───── Document segment ─────

If you are not familiar with gst-launch syntax, please refer to
gst-launch's documentation.
Examples:
# Simple playback pipeline
gst-validate-1.0 playbin uri=file:///path/to/some/media/file
# Transcoding pipeline
gst-validate-1.0 filesrc location=/root/Videos/big_buck_bunny_1080p_h264.mov ! \
qtdemux name=d ! queue ! x264enc ! h264parse ! mpegtsmux name=m ! progressreport ! filesink location=/root/test.ts \
d. ! queue ! faac ! m.

─────

Questions =
[a] In the gst-validate examples, when should a reader consult gst-launch's documentation? Answer in one sentence.
[b] List every file path or file URI that appears in the gst-validate examples.

───── Available data ─────

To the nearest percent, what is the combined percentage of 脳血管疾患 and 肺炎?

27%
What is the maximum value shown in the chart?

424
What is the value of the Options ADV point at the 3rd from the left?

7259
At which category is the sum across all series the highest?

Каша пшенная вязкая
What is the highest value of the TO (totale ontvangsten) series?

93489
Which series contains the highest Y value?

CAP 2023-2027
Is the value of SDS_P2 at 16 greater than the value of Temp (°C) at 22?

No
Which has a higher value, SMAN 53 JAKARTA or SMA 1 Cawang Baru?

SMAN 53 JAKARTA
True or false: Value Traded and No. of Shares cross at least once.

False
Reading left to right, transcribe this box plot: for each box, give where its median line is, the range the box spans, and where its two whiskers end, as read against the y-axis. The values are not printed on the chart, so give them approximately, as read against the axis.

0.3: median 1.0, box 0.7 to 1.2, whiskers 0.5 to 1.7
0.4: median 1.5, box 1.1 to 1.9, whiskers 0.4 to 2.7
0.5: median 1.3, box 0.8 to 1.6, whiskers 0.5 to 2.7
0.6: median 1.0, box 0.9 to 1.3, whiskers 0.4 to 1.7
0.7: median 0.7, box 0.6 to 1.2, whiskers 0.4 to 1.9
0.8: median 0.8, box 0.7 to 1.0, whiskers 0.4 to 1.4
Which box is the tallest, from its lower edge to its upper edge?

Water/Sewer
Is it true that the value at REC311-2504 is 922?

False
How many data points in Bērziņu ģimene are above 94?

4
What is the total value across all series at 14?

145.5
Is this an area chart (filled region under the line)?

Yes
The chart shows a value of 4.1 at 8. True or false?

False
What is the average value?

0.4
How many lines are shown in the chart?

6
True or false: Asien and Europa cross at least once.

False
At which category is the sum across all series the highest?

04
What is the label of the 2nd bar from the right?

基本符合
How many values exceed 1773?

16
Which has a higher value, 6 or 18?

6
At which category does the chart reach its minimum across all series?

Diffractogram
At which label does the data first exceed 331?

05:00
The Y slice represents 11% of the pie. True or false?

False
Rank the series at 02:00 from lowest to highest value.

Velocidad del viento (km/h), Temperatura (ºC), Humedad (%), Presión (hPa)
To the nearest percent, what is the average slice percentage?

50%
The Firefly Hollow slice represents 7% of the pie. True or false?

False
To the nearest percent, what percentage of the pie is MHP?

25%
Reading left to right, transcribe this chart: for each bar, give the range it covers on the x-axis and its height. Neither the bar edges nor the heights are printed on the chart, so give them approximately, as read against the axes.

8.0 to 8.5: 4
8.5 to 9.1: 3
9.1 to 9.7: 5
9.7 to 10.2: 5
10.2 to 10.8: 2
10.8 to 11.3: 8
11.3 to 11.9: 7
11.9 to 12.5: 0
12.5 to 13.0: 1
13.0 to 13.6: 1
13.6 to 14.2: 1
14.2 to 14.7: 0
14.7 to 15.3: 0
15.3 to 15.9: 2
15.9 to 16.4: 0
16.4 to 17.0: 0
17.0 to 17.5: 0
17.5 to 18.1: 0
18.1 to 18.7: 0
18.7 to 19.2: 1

─────

Answers by item number =
[a] A reader should consult gst-launch's documentation if they are not familiar with gst-launch syntax.

[b]
- file:///path/to/some/media/file
- /root/Videos/big_buck_bunny_1080p_h264.mov
- /root/test.ts